[Saved entries]
-- Opening Marker --

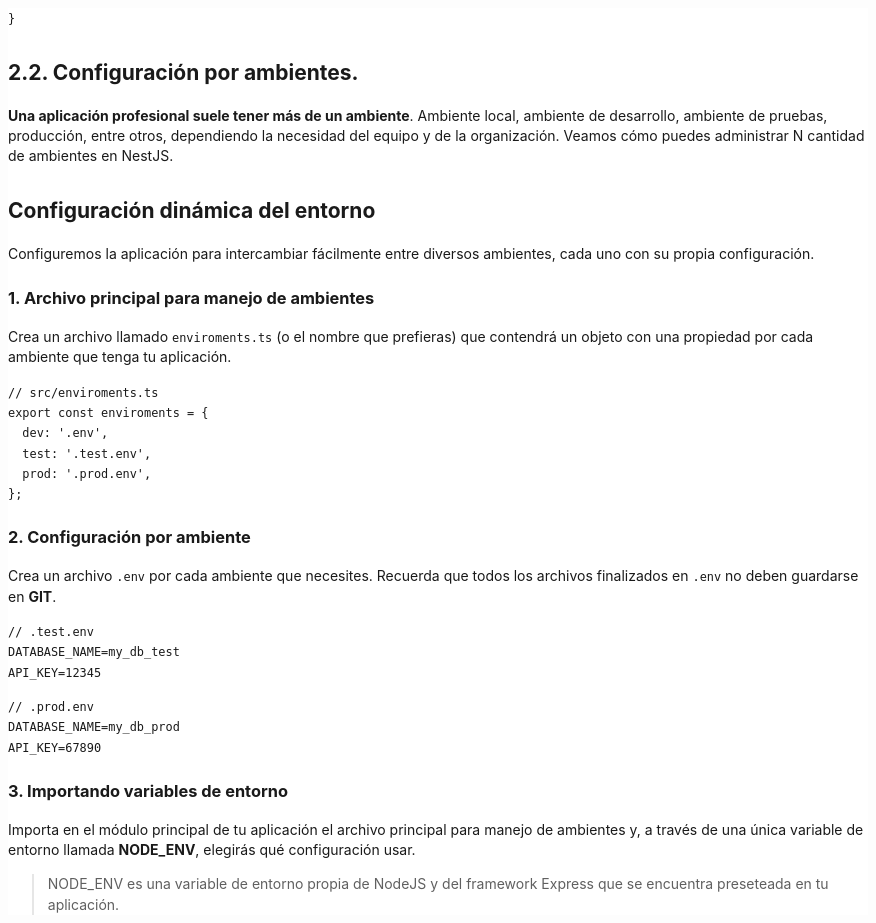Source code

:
 ```
}
```

## 2.2. Configuración por ambientes.

**Una aplicación profesional suele tener más de un ambiente**. Ambiente local, ambiente de desarrollo, ambiente de pruebas, producción, entre otros, dependiendo la necesidad del equipo y de la organización. Veamos cómo puedes administrar N cantidad de ambientes en NestJS.

## Configuración dinámica del entorno

Configuremos la aplicación para intercambiar fácilmente entre diversos ambientes, cada uno con su propia configuración.

### 1. Archivo principal para manejo de ambientes

Crea un archivo llamado `enviroments.ts` (o el nombre que prefieras) que contendrá un objeto con una propiedad por cada ambiente que tenga tu aplicación.

```tsx
// src/enviroments.ts
export const enviroments = {
  dev: '.env',
  test: '.test.env',
  prod: '.prod.env',
};

```

### 2. Configuración por ambiente

Crea un archivo `.env` por cada ambiente que necesites. Recuerda que todos los archivos finalizados en `.env` no deben guardarse en **GIT**.

```
// .test.env
DATABASE_NAME=my_db_test
API_KEY=12345

```

```
// .prod.env
DATABASE_NAME=my_db_prod
API_KEY=67890

```

### 3. Importando variables de entorno

Importa en el módulo principal de tu aplicación el archivo principal para manejo de ambientes y, a través de una única variable de entorno llamada **NODE_ENV**, elegirás qué configuración usar.

> NODE_ENV es una variable de entorno propia de NodeJS y del framework Express que se encuentra preseteada en tu aplicación.
>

-- Closing Marker --

* [What this task involves]
The answer consists of every line above in which the word "propia" occurs.

* [Response for this exercise]
Configuremos la aplicación para intercambiar fácilmente entre diversos ambientes, cada uno con su propia configuración.
> NODE_ENV es una variable de entorno propia de NodeJS y del framework Express que se encuentra preseteada en tu aplicación.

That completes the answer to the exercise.